Jesus gives us example after example of breaking down those walls.  He eats with all sorts of officially unclean people, he talks to women, he touches dirty people, he meets with his enemies, and he invites everybody to the banquet.

The people Jesus gathers as disciples are mostly unclean or dubiously righteous:  Mary Magdalene, who has been healed from “demons,” fishermen, a tax collector, at least one revolutionary zealot, and plenty of other folk who know what it is to live on the margins.  He is particularly attractive to people on the outs – that’s who all those crowds of people following him were – the landless and unemployed, the sick and the poor, and even some of the officially clean people who didn’t feel so clean.

Those marginal people are often the source of societal cleansing, even when they are feared because of their difference.  Look at the slave girl in Naaman’s story, who steps across a border in order to break down a wall.  She is a slave because her master’s soldiers captured her.  But she offers to help him through one of her home-town prophets.  There’s quite a lot of risky boundary-crossing going on here!

The outsider is an essential part of our own cleansing, for we cannot be wholly restored to right relationship without him or her.  What we see as unclean God has already pronounced good at creation.  That one on the outside is God’s beloved daughter or son.  Who are we to cry, “unclean, unclean!”

The divisions between clean and unclean, inside and outside, friend and stranger, are maintained not only by those who draw the boundaries, but by those who accept those boundaries as normal.  Sometimes we participate in our own exclusion by accepting somebody else’s definition of us as “unclean.”  That has something to do with the requirement that the leper go and show himself to the priest.  He needs somebody else to validate his cleansing.  We need others to remind us of our belovedness – we cannot be whole and healed and holy all alone.  It takes a community.  Even God is a community.
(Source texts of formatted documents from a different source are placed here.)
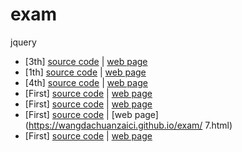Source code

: # exam
jquery


* [3th]  [source code](./3.html)  | [web page](https://wangdachuanzaici.github.io/exam/3.html)
* [1th]  [source code](./1-jQuery.html)  | [web page](https://wangdachuanzaici.github.io/exam/1.html)
* [4th]  [source code](./4.html)  | [web page](https://wangdachuanzaici.github.io/exam/4.html)
* [First]  [source code](./5.html)  | [web page](https://wangdachuanzaici.github.io/exam/5.html)
* [First]  [source code](./6.html)  | [web page](https://wangdachuanzaici.github.io/exam/6.html) 
* [First]  [source code](./7.html)  | [web page](https://wangdachuanzaici.github.io/exam/ 7.html)
* [First]  [source code](./8.html)  | [web page](https://wangdachuanzaici.github.io/exam/8.html)
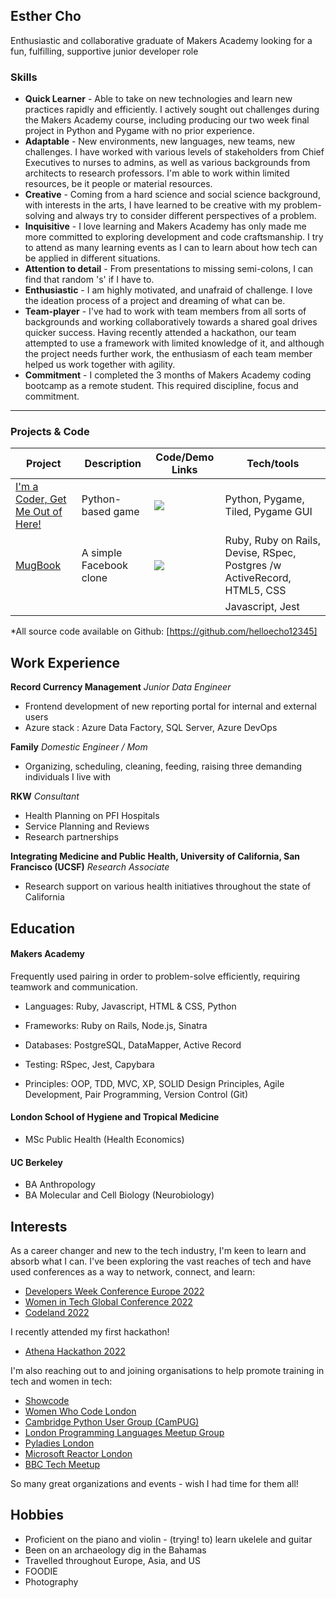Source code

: ## Esther Cho

Enthusiastic and collaborative graduate of Makers Academy looking for a fun, fulfilling, supportive junior developer role

### <a name="skills">Skills</a>

- **Quick Learner** - Able to take on new technologies and learn new practices rapidly and efficiently. I actively sought out challenges during the Makers Academy course, including producing our two week final project in Python and Pygame with no prior experience.
- **Adaptable** - New environments, new languages, new teams, new challenges. I have worked with various levels of stakeholders from Chief Executives to nurses to admins, as well as various backgrounds from architects to research professors. I'm able to work within limited resources, be it people or material resources.
- **Creative** - Coming from a hard science and social science background, with interests in the arts, I have learned to be creative with my problem-solving and always try to consider different perspectives of a problem.
- **Inquisitive** - I love learning and Makers Academy has only made me more committed to exploring development and code craftsmanship. I try to attend as many learning events as I can to learn about how tech can be applied in different situations.
- **Attention to detail** - From presentations to missing semi-colons, I can find that random 's' if I have to.
- **Enthusiastic** - I am highly motivated, and unafraid of challenge. I love the ideation process of a project and dreaming of what can be. 
- **Team-player** - I've had to work with team members from all sorts of backgrounds and working collaboratively towards a shared goal drives quicker success. Having recently attended a hackathon, our team attempted to use a framework with limited knowledge of it, and although the project needs further work, the enthusiasm of each team member helped us work together with agility.
- **Commitment** - I completed the 3 months of Makers Academy coding bootcamp as a remote student. This required discipline, focus and commitment.

***



### <a name="projects">Projects & Code</a>
Project | Description | Code/Demo Links | Tech/tools |
---- | --- | --- | --- |
[I'm a Coder, Get Me Out of Here!][1]  | Python-based game | [![](https://cloud.githubusercontent.com/assets/12953472/18687862/de8df31e-7f79-11e6-937c-f20c0e0ee2b4.png)][1] | Python, Pygame, Tiled, Pygame GUI |
[MugBook][2] | A simple Facebook clone | [![](https://cloud.githubusercontent.com/assets/12953472/18687862/de8df31e-7f79-11e6-937c-f20c0e0ee2b4.png)][2] | Ruby, Ruby on Rails, Devise, RSpec, Postgres /w ActiveRecord, HTML5, CSS |
|   |   |   |Javascript, Jest             |

*All source code available on Github: [https://github.com/helloecho12345]

## Work Experience

**Record Currency Management**
_Junior Data Engineer_

- Frontend development of new reporting portal for internal and external users
- Azure stack : Azure Data Factory, SQL Server, Azure DevOps

**Family** 
_Domestic Engineer / Mom_

- Organizing, scheduling, cleaning, feeding, raising three demanding individuals I live with

**RKW**
_Consultant_

- Health Planning on PFI Hospitals
- Service Planning and Reviews
- Research partnerships

**Integrating Medicine and Public Health, University of California, San Francisco (UCSF)**
_Research Associate_

- Research support on various health initiatives throughout the state of California


## Education

#### Makers Academy

Frequently used pairing in order to problem-solve efficiently, requiring teamwork and communication.

- Languages: Ruby, Javascript, HTML & CSS, Python

- Frameworks: Ruby on Rails, Node.js, Sinatra

- Databases: PostgreSQL, DataMapper, Active Record

- Testing: RSpec, Jest, Capybara

- Principles: OOP, TDD, MVC, XP, SOLID Design Principles, Agile Development, Pair Programming, Version Control (Git)


#### London School of Hygiene and Tropical Medicine

- MSc Public Health (Health Economics)

#### UC Berkeley

- BA Anthropology
- BA Molecular and Cell Biology (Neurobiology)


## Interests

As a career changer and new to the tech industry, I'm keen to learn and absorb what I can. I've been exploring the vast reaches of tech and have used conferences as a way to network, connect, and learn:

* [Developers Week Conference Europe 2022][4]
* [Women in Tech Global Conference 2022][5]
* [Codeland 2022][13]

I recently attended my first hackathon!

* [Athena Hackathon 2022][3]

I'm also reaching out to and joining organisations to help promote training in tech and women in tech:

* [Showcode][7]
* [Women Who Code London][6]
* [Cambridge Python User Group (CamPUG)][8]
* [London Programming Languages Meetup Group][9]
* [Pyladies London][10]
* [Microsoft Reactor London][11]
* [BBC Tech Meetup][12]

So many great organizations and events - wish I had time for them all!

## Hobbies
- Proficient on the piano and violin - (trying! to) learn ukelele and guitar
- Been on an archaeology dig in the Bahamas
- Travelled throughout Europe, Asia, and US
- FOODIE
- Photography

[1]: https://github.com/helloecho12345/Im-a-coder-get-me-out-of-here
[2]: https://github.com/helloecho12345/acebook-mugbook
[3]: https://www.showcode.io/athena-hack-2022/?utm_medium=schedulesocial
[4]: https://www.developerweek.com/europe/conference/agenda/
[5]: https://www.womentech.net/en-us/women-tech-conference
[6]: https://www.womenwhocode.com/london
[7]: https://www.showcode.io/
[8]: https://www.meetup.com/CamPUG/
[9]: https://www.meetup.com/london-programming-languages-meetup-group/
[10]: https://pyladies.com/
[11]: https://developer.microsoft.com/en-us/reactor/
[12]: https://www.bbc.co.uk/programmes/articles/4BCZv12wbBYcsyKMbpyT574/bbc-tech-meetup
[13]: https://codelandconf.com/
At creation, God pronounces all of it “good.”  Humanity is blessed and called “very good.”  The great creation stories of Genesis insist that human beings are made for relationship, that it is not good for human beings to be alone.  We are created for partnership with other human beings and with God, to tend the garden, break down the dividing walls, and bring the unclean inside the community.  Who is being left outside?  Who needs to hear, “I do choose – be made clean”?  We can say those words and be the ones who restore others to community.  All of us at one time or another need to hear those words and experience that restoration ourselves.  Will you go and do likewise?